## Extract to read
Nikolaj Misiuk

Personal information
- Date of birth: 4 January 1987 (age 39)
- Place of birth: Vilnius, Lithuanian SSR
- Height: 1.95 m (6 ft 5 in)
- Position: Forward

Youth career
- 2003–2004: Žalgiris Vilnius

Senior career*
- Years: Team / Apps / (Gls)
- 2004: Žalgiris Vilnius / 2 / (0)
- 2005–2006: Tom Tomsk / 0 / (0)
- 2007–2008: Žalgiris Vilnius / 32 / (3)
- 2008: Doxa Drama / 5 / (0)
- 2009: Znicz Pruszków / 10 / (0)
- 2009: Trans Narva / 3 / (0)
- 2010: Neman Grodno / 11 / (1)
- 2010: FBK Kaunas / 4 / (0)
- 2011: Tauras Tauragė / 19 / (6)
- 2011: POL/AE Maroni
- 2012: Zagłębie Sosnowiec / 11 / (0)
- 2012–2013: Trakai / 26 / (14)
- 2014–2015: MRU Vilnius / 11 / (6)
- 2015: Lokomotyvas Radviliškis / 15 / (9)
- 2016: Vilnius Vytis / 14 / (12)
- 2016: Lokomotyvas Radviliškis / 11 / (8)
- 2017–2018: Vilnius Vytis / 40 / (19)

= Nikolaj Misiuk =

Lithuanian footballer (born 1987)

Nikolaj Misiuk (born 4 January 1987) is a Lithuanian former professional footballer who played as a forward.

==Career==
Born in Vilnius, he made 58 appearances in the A Lyga for Žalgiris, FBK Kaunas and Tauras Tauragė. Misiuk also played in the Meistriliiga for Narva Trans and the Belarusian Premier League for Neman Grodno. In 2011, he made one appearance in the second qualifying round of the UEFA Europa League, and spent time on trial with Plymouth Argyle.

## Dataset entries

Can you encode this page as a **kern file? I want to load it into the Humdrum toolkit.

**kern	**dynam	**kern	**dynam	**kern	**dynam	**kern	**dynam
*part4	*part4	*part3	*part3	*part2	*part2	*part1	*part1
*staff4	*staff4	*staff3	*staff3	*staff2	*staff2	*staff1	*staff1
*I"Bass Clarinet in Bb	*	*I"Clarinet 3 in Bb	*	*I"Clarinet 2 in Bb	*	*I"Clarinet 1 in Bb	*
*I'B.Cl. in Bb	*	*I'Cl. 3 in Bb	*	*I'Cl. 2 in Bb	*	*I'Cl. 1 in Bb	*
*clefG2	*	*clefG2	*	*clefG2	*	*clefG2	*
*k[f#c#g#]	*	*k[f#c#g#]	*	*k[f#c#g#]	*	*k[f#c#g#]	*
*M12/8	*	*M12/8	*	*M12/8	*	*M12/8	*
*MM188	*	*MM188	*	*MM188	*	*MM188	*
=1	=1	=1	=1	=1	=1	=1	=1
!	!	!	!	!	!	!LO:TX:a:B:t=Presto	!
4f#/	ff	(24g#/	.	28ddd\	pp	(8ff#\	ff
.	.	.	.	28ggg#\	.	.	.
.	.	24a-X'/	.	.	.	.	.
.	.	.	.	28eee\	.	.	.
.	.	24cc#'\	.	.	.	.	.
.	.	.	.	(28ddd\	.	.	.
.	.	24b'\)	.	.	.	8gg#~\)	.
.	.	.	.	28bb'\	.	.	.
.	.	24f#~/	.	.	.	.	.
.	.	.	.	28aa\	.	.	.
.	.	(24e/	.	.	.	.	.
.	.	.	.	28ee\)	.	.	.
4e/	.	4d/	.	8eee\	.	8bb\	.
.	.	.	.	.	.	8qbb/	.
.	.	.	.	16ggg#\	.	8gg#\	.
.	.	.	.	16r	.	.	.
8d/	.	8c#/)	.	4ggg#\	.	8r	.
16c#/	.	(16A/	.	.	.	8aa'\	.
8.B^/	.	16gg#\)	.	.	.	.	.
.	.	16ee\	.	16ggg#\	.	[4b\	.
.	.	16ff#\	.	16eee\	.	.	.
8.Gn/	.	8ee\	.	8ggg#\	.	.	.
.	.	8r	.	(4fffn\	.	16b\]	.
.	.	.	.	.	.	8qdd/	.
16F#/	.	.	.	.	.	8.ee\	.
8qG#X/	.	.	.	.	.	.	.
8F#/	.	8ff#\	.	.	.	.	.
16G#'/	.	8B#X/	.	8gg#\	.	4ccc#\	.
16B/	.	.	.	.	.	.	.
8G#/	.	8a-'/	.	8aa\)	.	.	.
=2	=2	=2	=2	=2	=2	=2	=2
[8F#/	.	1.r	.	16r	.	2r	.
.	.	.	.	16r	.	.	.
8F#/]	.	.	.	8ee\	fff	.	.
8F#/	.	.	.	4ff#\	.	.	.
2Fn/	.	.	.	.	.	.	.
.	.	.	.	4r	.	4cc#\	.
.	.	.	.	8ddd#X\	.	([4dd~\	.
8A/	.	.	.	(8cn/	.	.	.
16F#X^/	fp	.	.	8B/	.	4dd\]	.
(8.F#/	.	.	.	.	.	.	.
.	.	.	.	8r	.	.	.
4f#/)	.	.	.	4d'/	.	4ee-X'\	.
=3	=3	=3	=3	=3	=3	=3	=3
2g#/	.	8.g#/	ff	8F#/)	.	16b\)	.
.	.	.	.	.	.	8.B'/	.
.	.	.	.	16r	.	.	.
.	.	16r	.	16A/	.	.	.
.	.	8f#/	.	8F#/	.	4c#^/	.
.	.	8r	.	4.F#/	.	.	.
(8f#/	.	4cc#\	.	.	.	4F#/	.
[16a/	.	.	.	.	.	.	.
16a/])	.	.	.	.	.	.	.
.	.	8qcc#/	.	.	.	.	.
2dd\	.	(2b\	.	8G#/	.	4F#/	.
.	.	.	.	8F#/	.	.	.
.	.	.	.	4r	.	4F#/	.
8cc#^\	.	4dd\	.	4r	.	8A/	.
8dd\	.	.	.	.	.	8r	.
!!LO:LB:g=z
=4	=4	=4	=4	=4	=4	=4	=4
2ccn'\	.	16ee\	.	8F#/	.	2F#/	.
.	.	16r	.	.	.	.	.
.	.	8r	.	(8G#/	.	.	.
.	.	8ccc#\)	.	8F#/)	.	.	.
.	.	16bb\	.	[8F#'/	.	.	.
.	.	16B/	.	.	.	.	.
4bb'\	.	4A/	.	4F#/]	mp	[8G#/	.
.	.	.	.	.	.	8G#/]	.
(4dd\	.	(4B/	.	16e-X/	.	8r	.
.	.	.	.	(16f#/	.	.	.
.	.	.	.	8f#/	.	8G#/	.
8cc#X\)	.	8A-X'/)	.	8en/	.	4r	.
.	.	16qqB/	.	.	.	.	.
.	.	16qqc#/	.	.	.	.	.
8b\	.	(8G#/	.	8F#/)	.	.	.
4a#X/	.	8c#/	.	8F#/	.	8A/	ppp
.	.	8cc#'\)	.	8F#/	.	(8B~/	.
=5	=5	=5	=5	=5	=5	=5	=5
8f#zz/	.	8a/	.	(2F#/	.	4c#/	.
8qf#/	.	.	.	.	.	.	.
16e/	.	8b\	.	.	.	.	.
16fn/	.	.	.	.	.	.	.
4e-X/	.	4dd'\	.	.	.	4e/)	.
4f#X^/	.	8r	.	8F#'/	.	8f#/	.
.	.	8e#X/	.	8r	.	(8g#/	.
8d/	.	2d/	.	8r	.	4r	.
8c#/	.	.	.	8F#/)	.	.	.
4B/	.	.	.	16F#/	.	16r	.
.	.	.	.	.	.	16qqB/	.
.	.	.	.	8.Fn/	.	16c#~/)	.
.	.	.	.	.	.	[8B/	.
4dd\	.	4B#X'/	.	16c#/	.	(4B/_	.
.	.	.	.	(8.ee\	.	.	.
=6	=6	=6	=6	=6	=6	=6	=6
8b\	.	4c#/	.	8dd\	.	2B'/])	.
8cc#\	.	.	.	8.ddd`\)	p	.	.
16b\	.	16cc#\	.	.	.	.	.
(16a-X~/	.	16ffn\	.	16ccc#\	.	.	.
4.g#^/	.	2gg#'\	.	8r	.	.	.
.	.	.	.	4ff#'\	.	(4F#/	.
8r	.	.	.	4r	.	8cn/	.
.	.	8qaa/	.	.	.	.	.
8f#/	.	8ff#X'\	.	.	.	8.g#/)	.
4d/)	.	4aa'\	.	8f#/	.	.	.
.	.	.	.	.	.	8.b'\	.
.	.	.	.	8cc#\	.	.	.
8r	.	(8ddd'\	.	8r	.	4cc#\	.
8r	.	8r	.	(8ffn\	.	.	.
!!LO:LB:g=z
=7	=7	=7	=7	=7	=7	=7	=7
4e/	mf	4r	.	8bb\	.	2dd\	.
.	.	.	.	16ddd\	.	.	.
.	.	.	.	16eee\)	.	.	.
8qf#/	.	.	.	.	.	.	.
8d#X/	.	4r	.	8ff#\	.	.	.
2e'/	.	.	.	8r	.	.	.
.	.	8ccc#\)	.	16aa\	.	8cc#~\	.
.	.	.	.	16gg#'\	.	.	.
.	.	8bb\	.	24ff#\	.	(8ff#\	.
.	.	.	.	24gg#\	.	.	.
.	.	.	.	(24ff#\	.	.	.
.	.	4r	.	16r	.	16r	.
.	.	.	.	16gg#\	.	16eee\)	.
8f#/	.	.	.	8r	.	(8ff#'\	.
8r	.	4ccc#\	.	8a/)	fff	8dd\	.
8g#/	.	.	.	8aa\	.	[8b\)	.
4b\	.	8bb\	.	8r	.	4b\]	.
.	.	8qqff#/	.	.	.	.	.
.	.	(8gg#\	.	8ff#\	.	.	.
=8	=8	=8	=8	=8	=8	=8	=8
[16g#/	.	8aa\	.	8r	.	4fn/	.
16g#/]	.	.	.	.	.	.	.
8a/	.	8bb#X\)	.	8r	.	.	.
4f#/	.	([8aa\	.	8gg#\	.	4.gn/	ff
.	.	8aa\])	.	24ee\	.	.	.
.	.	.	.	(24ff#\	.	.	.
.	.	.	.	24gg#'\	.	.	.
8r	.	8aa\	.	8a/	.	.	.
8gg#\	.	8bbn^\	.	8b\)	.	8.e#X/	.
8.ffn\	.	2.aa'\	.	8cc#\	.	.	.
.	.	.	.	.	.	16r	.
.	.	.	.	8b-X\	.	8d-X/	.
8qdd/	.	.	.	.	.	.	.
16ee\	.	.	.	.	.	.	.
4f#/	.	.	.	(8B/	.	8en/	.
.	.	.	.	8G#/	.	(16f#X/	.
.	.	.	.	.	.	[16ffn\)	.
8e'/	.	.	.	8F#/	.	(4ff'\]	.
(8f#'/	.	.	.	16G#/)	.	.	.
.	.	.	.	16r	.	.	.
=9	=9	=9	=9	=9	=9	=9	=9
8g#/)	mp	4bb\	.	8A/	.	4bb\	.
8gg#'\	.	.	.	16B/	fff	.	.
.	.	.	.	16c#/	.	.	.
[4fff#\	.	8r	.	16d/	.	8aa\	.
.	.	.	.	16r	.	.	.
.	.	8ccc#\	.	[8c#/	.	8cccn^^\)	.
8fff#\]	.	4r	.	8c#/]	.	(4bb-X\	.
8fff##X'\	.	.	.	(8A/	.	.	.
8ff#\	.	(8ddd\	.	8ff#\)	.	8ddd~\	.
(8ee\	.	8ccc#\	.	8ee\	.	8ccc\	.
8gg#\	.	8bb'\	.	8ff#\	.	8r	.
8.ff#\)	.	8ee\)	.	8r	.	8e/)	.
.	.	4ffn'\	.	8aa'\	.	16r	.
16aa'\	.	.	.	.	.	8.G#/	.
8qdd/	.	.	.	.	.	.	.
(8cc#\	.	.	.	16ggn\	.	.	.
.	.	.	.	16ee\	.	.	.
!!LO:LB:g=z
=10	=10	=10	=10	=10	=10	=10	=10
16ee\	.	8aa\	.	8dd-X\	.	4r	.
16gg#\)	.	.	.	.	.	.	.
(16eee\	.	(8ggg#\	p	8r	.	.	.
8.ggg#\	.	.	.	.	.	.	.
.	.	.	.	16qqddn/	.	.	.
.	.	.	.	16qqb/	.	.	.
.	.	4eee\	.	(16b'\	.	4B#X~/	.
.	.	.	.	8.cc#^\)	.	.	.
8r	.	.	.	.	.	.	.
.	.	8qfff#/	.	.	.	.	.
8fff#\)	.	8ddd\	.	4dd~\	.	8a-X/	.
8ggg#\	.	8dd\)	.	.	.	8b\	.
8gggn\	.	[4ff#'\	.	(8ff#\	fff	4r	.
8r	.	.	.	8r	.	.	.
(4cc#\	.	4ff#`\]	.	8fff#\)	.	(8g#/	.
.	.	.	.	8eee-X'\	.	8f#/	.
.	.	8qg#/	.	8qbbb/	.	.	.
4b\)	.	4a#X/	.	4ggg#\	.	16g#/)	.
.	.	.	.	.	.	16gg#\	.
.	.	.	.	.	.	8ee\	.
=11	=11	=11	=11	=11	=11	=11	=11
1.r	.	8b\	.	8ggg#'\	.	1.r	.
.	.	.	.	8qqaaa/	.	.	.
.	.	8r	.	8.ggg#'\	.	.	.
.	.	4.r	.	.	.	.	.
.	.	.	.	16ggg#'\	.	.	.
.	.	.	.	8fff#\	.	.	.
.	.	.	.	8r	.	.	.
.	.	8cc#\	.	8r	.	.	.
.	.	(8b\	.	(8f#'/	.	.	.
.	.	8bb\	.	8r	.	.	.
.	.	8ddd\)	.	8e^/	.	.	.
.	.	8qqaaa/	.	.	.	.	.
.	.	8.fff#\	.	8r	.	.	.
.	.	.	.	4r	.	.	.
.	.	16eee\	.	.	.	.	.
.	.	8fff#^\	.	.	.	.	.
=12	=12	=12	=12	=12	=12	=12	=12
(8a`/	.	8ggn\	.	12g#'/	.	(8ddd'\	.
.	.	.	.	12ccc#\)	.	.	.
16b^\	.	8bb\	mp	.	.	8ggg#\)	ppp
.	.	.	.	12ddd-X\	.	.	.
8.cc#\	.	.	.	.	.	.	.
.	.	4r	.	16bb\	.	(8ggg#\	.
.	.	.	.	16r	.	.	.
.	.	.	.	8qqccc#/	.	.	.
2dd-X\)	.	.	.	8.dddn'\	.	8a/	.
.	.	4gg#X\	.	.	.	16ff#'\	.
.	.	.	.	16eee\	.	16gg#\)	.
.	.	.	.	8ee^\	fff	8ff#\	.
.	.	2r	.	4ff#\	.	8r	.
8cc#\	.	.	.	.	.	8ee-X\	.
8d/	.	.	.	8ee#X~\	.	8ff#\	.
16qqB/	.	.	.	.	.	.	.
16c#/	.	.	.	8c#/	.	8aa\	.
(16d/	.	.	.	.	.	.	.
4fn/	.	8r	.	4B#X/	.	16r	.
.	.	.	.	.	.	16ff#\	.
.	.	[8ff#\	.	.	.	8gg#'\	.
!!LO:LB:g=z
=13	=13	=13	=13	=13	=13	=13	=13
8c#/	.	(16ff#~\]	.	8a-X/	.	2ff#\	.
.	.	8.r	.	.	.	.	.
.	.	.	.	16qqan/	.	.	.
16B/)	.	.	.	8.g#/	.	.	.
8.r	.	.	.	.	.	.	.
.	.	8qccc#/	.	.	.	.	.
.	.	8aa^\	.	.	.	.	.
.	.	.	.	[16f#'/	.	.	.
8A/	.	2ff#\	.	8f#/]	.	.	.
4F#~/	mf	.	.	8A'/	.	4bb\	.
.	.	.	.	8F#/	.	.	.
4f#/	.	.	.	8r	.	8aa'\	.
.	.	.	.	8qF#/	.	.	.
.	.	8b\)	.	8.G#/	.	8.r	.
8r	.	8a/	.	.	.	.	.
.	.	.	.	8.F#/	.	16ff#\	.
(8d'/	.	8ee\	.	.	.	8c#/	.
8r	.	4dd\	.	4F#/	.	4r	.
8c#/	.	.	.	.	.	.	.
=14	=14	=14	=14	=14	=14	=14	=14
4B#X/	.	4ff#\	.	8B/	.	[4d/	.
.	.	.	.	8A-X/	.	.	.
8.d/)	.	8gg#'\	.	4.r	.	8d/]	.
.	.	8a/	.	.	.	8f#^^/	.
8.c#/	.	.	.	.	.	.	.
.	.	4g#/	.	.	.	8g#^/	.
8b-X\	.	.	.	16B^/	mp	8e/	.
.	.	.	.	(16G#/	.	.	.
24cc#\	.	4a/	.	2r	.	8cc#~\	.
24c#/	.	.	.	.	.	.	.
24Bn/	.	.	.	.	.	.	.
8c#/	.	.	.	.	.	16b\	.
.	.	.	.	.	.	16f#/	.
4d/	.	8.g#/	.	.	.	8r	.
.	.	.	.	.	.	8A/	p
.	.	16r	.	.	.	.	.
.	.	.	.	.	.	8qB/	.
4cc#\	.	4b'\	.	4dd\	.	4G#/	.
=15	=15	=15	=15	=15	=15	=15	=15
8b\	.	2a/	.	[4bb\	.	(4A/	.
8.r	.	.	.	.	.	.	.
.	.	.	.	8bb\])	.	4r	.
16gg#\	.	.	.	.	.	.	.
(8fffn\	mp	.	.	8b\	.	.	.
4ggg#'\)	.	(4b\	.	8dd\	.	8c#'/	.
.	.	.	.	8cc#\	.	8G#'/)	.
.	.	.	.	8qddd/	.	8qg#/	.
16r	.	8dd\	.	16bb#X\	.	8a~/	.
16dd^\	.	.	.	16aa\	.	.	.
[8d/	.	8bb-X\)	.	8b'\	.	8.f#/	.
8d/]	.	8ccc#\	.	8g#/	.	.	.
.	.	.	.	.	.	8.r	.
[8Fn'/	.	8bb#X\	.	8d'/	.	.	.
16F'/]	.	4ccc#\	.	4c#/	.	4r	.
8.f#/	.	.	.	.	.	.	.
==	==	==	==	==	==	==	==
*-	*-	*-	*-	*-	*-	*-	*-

## What is required
Please set down the passage from the Nikolaj Misiuk profile starting with "Senior career*" and going on through "Tauragė / 19 / (6)", copied word for word.

## Output of the task
Senior career*
- Years: Team / Apps / (Gls)
- 2004: Žalgiris Vilnius / 2 / (0)
- 2005–2006: Tom Tomsk / 0 / (0)
- 2007–2008: Žalgiris Vilnius / 32 / (3)
- 2008: Doxa Drama / 5 / (0)
- 2009: Znicz Pruszków / 10 / (0)
- 2009: Trans Narva / 3 / (0)
- 2010: Neman Grodno / 11 / (1)
- 2010: FBK Kaunas / 4 / (0)
- 2011: Tauras Tauragė / 19 / (6)